Data for this exercise:

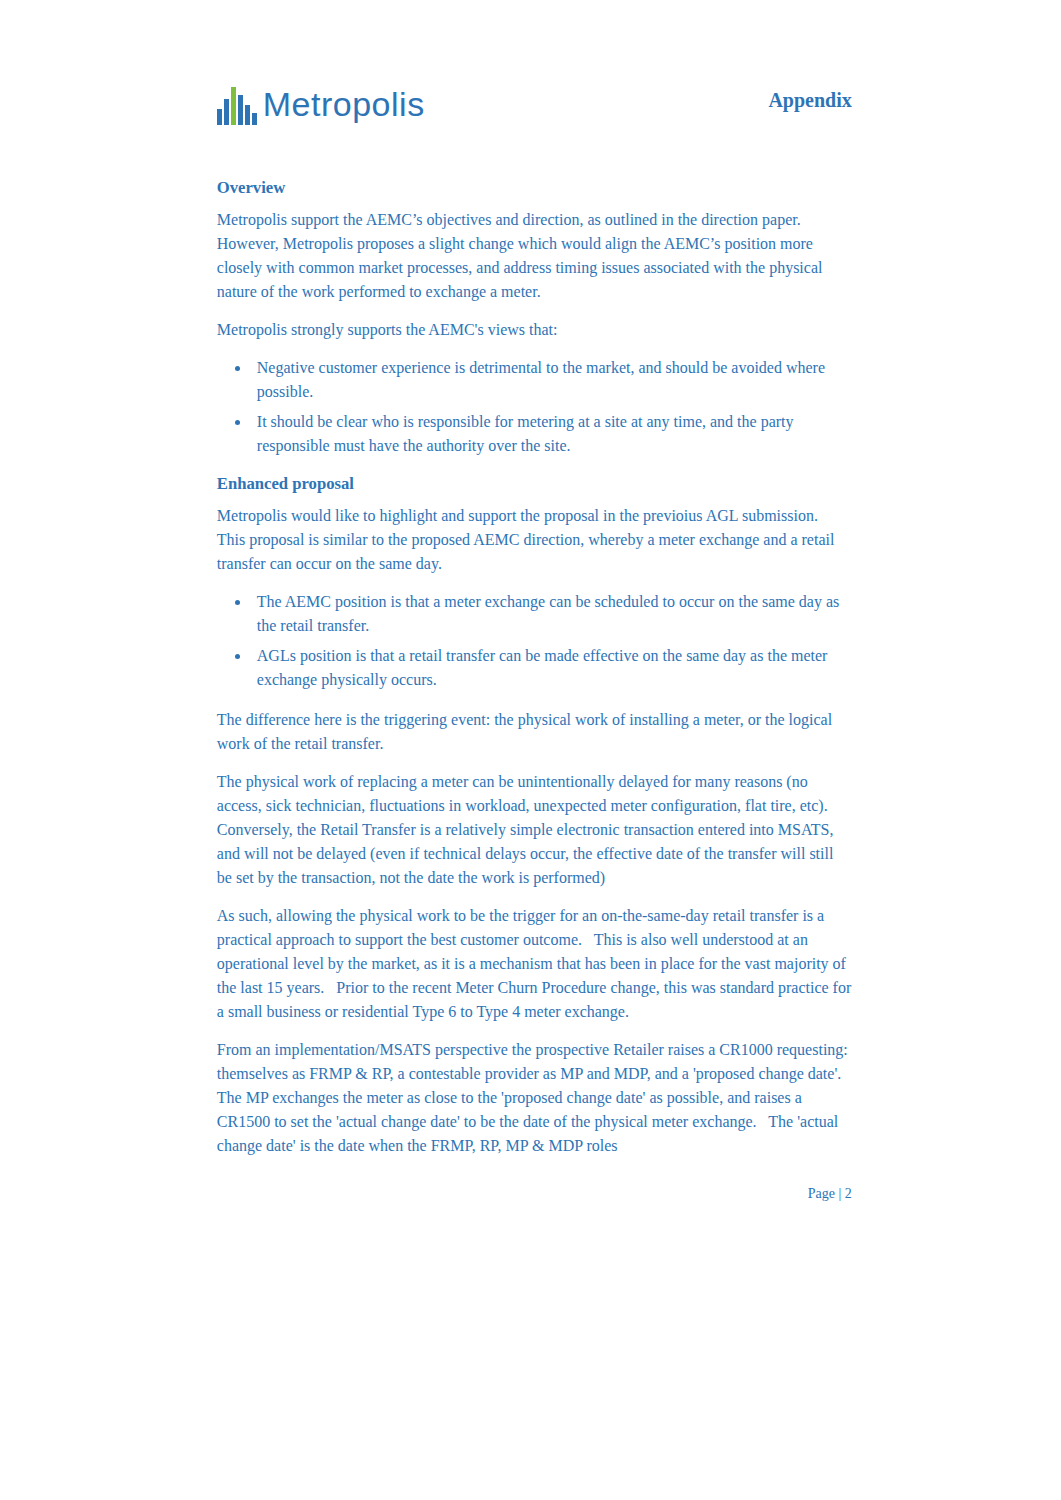Metropolis
Appendix
Overview
Metropolis support the AEMC’s objectives and direction, as outlined in the direction paper. However, Metropolis proposes a slight change which would align the AEMC’s position more closely with common market processes, and address timing issues associated with the physical nature of the work performed to exchange a meter.
Metropolis strongly supports the AEMC's views that:
Negative customer experience is detrimental to the market, and should be avoided where possible.
It should be clear who is responsible for metering at a site at any time, and the party responsible must have the authority over the site.
Enhanced proposal
Metropolis would like to highlight and support the proposal in the previoius AGL submission. This proposal is similar to the proposed AEMC direction, whereby a meter exchange and a retail transfer can occur on the same day.
The AEMC position is that a meter exchange can be scheduled to occur on the same day as the retail transfer.
AGLs position is that a retail transfer can be made effective on the same day as the meter exchange physically occurs.
The difference here is the triggering event: the physical work of installing a meter, or the logical work of the retail transfer.
The physical work of replacing a meter can be unintentionally delayed for many reasons (no access, sick technician, fluctuations in workload, unexpected meter configuration, flat tire, etc). Conversely, the Retail Transfer is a relatively simple electronic transaction entered into MSATS, and will not be delayed (even if technical delays occur, the effective date of the transfer will still be set by the transaction, not the date the work is performed)
As such, allowing the physical work to be the trigger for an on-the-same-day retail transfer is a practical approach to support the best customer outcome. This is also well understood at an operational level by the market, as it is a mechanism that has been in place for the vast majority of the last 15 years. Prior to the recent Meter Churn Procedure change, this was standard practice for a small business or residential Type 6 to Type 4 meter exchange.
From an implementation/MSATS perspective the prospective Retailer raises a CR1000 requesting: themselves as FRMP & RP, a contestable provider as MP and MDP, and a 'proposed change date'. The MP exchanges the meter as close to the 'proposed change date' as possible, and raises a CR1500 to set the 'actual change date' to be the date of the physical meter exchange. The 'actual change date' is the date when the FRMP, RP, MP & MDP roles
Page | 2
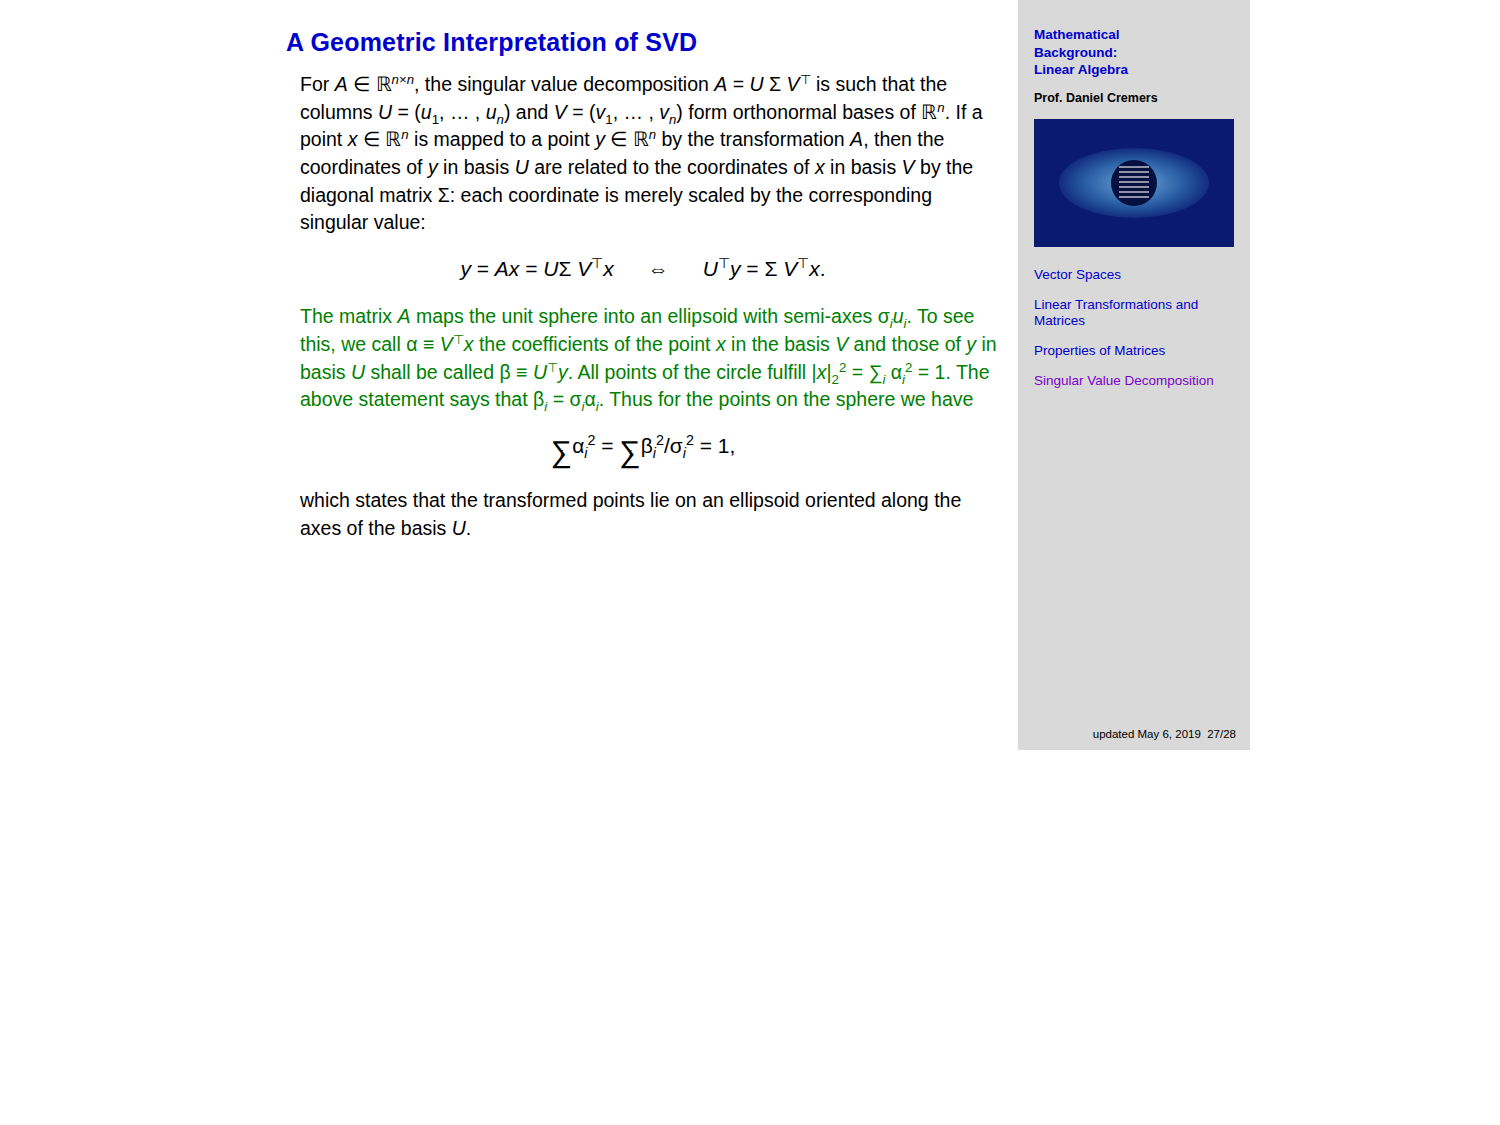A Geometric Interpretation of SVD
For A ∈ ℝn×n, the singular value decomposition A = U Σ V⊤ is such that the columns U = (u1, … , un) and V = (v1, … , vn) form orthonormal bases of ℝn. If a point x ∈ ℝn is mapped to a point y ∈ ℝn by the transformation A, then the coordinates of y in basis U are related to the coordinates of x in basis V by the diagonal matrix Σ: each coordinate is merely scaled by the corresponding singular value:
y = Ax = UΣ V⊤x ⇔ U⊤y = Σ V⊤x.
The matrix A maps the unit sphere into an ellipsoid with semi-axes σiui. To see this, we call α ≡ V⊤x the coefficients of the point x in the basis V and those of y in basis U shall be called β ≡ U⊤y. All points of the circle fulfill |x|22 = ∑i αi2 = 1. The above statement says that βi = σiαi. Thus for the points on the sphere we have
∑iαi2 = ∑iβi2/σi2 = 1,
which states that the transformed points lie on an ellipsoid oriented along the axes of the basis U.
Mathematical
Background:
Linear Algebra
Prof. Daniel Cremers
Vector Spaces
Linear Transformations and Matrices
Properties of Matrices
Singular Value Decomposition
updated May 6, 2019 27/28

Brief: The lines to reproduce run from the one above containing "The AEMC position" through the one containing "y = Ax = UΣ V⊤x ⇔ U⊤y = Σ V⊤x.". Copy them exactly and leave out all pictures.

Response area:
The AEMC position is that a meter exchange can be scheduled to occur on the same day as the retail transfer.
AGLs position is that a retail transfer can be made effective on the same day as the meter exchange physically occurs.
The difference here is the triggering event: the physical work of installing a meter, or the logical work of the retail transfer.
The physical work of replacing a meter can be unintentionally delayed for many reasons (no access, sick technician, fluctuations in workload, unexpected meter configuration, flat tire, etc). Conversely, the Retail Transfer is a relatively simple electronic transaction entered into MSATS, and will not be delayed (even if technical delays occur, the effective date of the transfer will still be set by the transaction, not the date the work is performed)
As such, allowing the physical work to be the trigger for an on-the-same-day retail transfer is a practical approach to support the best customer outcome. This is also well understood at an operational level by the market, as it is a mechanism that has been in place for the vast majority of the last 15 years. Prior to the recent Meter Churn Procedure change, this was standard practice for a small business or residential Type 6 to Type 4 meter exchange.
From an implementation/MSATS perspective the prospective Retailer raises a CR1000 requesting: themselves as FRMP & RP, a contestable provider as MP and MDP, and a 'proposed change date'. The MP exchanges the meter as close to the 'proposed change date' as possible, and raises a CR1500 to set the 'actual change date' to be the date of the physical meter exchange. The 'actual change date' is the date when the FRMP, RP, MP & MDP roles
Page | 2
A Geometric Interpretation of SVD
For A ∈ ℝn×n, the singular value decomposition A = U Σ V⊤ is such that the columns U = (u1, … , un) and V = (v1, … , vn) form orthonormal bases of ℝn. If a point x ∈ ℝn is mapped to a point y ∈ ℝn by the transformation A, then the coordinates of y in basis U are related to the coordinates of x in basis V by the diagonal matrix Σ: each coordinate is merely scaled by the corresponding singular value:
y = Ax = UΣ V⊤x ⇔ U⊤y = Σ V⊤x.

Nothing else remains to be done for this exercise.